- EXTRACT PROVIDED
=== Begin Enclosure ===
Dear Mum, Dad, Sis and Commando Jack,

Well folks I am going to try it again and hope I do a better job than I did with the last one.… I am coming along fine on the road to recovery but it still tires me out to write.  I am able to sit up for about an hour now but it doesn’t take me long to be licked for the day. I guess you folks…have forgotten all about me, haven’t had a letter from either of you for two weeks. Your last letters were about the middle of August. However, they must be chasing me all over France.  Probably some day soon I will get a pile all at once. I still can’t write very much but I hope to get back on the old schedule soon.

I had a letter from Major Thompson today…he was my company commander. He was wounded the day before I was through the arm and I did it up for him and got a stretcher bearer for him. Now he is OC of A-Coy at 2 C.I.R.U. here in England and will be for some time. He said if I am on my way back to France I will have to go to 2 C.I.R.U. and I will never leave while he is there. He wants me for his clerk if I go back. I don’t know if I will be going back or not so don’t depend on it. When they put me on the boat I will believe I am going to Canada. It would be too big a disappointment to plan on going and then find out I wasn’t.
=== End Enclosure ===
- TASK INSTRUCTIONS
[a] According to the family letter, what job does Major Thompson want the writer to do if the writer goes back?
[b] Write the next part of the family letter, picking up after its final sentence.
These rows come from a separate source.

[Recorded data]
=== Begin Enclosure ===
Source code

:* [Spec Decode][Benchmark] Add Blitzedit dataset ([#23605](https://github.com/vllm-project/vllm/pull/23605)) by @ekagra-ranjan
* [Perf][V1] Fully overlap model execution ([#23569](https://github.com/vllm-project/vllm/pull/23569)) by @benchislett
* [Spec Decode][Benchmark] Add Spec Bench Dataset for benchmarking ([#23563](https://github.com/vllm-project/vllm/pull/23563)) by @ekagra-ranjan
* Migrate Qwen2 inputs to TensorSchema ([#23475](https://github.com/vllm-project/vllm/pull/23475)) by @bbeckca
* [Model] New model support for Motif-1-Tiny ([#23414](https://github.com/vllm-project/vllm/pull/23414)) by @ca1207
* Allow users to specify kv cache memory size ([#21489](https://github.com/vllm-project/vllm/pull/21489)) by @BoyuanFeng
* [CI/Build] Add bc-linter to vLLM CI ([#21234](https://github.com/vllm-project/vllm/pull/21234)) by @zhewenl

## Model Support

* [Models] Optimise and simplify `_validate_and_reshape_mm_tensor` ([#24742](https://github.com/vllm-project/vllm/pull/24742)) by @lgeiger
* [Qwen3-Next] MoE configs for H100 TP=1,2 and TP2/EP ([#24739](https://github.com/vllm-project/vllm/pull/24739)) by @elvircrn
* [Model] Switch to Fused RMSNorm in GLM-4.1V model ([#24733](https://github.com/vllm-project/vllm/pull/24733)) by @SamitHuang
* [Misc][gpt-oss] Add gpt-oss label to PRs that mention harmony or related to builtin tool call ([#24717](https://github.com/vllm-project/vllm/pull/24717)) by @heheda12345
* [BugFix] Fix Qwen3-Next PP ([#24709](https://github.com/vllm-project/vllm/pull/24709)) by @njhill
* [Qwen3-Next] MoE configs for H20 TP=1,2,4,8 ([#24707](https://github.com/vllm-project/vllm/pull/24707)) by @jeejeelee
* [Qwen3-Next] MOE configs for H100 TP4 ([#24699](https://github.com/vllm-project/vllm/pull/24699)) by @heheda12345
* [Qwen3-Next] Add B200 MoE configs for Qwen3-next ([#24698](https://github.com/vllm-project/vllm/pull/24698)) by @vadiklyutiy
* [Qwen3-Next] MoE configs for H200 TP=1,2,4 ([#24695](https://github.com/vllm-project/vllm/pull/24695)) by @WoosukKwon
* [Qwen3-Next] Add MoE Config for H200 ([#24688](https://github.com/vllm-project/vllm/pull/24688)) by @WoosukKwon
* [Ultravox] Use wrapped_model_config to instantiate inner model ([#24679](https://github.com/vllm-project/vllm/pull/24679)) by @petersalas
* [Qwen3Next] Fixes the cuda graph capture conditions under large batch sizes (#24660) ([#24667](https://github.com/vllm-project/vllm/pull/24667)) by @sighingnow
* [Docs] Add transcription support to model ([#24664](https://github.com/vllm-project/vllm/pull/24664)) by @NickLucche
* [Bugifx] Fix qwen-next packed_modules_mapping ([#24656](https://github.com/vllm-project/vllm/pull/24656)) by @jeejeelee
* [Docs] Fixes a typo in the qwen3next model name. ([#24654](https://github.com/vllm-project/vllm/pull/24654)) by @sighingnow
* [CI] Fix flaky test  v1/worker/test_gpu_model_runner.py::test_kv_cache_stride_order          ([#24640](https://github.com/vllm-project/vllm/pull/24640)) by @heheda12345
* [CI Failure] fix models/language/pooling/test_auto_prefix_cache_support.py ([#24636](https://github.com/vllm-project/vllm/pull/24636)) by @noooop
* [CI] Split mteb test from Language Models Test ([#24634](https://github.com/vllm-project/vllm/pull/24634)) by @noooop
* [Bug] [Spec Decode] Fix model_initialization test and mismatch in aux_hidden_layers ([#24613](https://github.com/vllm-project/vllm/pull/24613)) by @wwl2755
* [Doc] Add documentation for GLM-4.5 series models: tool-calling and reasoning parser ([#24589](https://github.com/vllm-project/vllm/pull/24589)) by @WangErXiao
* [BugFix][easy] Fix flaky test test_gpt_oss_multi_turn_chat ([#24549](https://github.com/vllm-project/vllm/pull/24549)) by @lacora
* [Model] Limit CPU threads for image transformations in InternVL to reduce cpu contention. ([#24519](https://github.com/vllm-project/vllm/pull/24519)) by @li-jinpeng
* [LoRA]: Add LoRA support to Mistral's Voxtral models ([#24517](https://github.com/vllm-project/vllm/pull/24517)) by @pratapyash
=== End Enclosure ===
- ANSWERS TO THE PROBLEMS
[a] Be his clerk.

[b]
Still haven’t had the tube taken out of my lung, but I think that will happen soon. I have to take breathing exercises every day for my lung and they sure are tough enough. They certainly are swell to us in this hospital. We have special shows in the wards and it sure is a treat. There is also a radio and we get all the news and lots of swing music. The news sure is good, they certainly made fast time for awhile. It took me a little while to get them going but I finally succeeded. I guess they don’t need me over there any more. I was reading about the Essex Scots going into Dieppe. Guess it is an entirely different gang now, so many of the fellows have been knocked out.

One thing you can be happy about and thank the Germans for is that I am a nonsmoker now, haven’t had one smoke since I got hit. The MO’s wouldn’t let me have any smokes and for awhile it was pretty tough. They told me the cigs would make me cough and hurt my lung so it was not hard to convince me. Now I have gone this long I am going to stop for good or at least try. It doesn’t seem to bother me at all now. If any cigs arrive while I am here I will either give them out to the fellows in the ward or send them to some of the fellows in the Essex.

The weather over here is terrible now, nothing but rain. However, I am not in a tent and it does me good to laugh at it. Guess summer is over in this country.

The buzz-bombs have stopped coming over too and it is not with sorrow that we hear that. You know, Mum, I saw the first one of those that came over England but I can’t tell you all about it just yet. I have seen quite a few…and they certainly do go.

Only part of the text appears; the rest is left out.